Structuring Your Data Story

When presenting multiple visualizations (e.g., in a slide deck or report), structure them logically to build a compelling narrative:

  1. Start with the Context: What is the problem or goal? Why should the audience care? (Your Introduction slide).
  2. Show the High-Level Outcome: Present the main KPI or result first. (Your BLUF slide with the key ROI or Quality gauge).
  3. Drill Down into the “Why”: Use subsequent charts to explain what drove the main outcome. If adherence went up, show which patient groups improved the most or which intervention had the biggest impact.
  4. Provide Benchmarking: Show how your results compare to goals, history, or external standards.
  5. Address Potential Questions/Objections: Include visuals that proactively answer questions you anticipate (e.g., “Was the improvement seen across all locations?”).
  6. Conclude with the “Ask”: Reiterate the key finding and clearly state the recommendation or action you want the audience to take.

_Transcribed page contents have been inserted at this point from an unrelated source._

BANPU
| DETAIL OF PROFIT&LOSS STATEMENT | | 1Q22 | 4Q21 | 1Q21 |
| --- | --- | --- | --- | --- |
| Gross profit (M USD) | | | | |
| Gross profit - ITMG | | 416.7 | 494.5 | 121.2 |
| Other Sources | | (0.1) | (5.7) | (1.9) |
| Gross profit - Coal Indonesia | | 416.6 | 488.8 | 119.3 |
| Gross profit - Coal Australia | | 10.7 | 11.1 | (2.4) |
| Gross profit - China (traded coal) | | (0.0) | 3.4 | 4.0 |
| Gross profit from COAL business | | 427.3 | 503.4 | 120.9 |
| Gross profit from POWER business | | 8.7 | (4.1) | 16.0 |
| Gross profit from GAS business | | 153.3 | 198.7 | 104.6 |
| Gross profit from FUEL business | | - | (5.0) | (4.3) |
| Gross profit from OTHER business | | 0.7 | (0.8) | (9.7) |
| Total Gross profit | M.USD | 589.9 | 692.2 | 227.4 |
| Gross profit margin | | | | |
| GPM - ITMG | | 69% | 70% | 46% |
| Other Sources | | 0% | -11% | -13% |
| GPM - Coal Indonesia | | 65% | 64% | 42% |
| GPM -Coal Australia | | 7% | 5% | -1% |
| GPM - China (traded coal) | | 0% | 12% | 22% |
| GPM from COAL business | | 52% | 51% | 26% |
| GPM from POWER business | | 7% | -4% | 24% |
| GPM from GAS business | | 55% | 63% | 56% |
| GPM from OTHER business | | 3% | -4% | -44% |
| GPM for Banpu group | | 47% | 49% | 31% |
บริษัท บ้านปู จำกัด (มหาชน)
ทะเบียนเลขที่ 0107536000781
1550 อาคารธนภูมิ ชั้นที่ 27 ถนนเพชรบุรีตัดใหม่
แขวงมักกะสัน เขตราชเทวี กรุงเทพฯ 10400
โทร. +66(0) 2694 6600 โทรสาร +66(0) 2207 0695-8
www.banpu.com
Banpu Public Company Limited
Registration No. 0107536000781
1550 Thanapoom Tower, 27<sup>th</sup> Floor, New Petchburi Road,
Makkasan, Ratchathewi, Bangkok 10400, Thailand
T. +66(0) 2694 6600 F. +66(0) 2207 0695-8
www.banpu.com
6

Think of it like writing a persuasive essay: Introduction (Problem/Goal), Body Paragraphs (Data Evidence/Charts supporting your point), Counter-arguments (Limitations/Context), Conclusion (Summary & Call to Action).

By mastering data visualization and benchmarking, you complete your transformation into a data-driven CASP. You possess the skills not only to analyze complex healthcare data but also to communicate your findings with clarity, credibility, and impact. This ability to translate numbers into narratives is what distinguishes a competent analyst from an influential leader capable of driving meaningful change in patient care and proving the indispensable value of the pharmacy profession.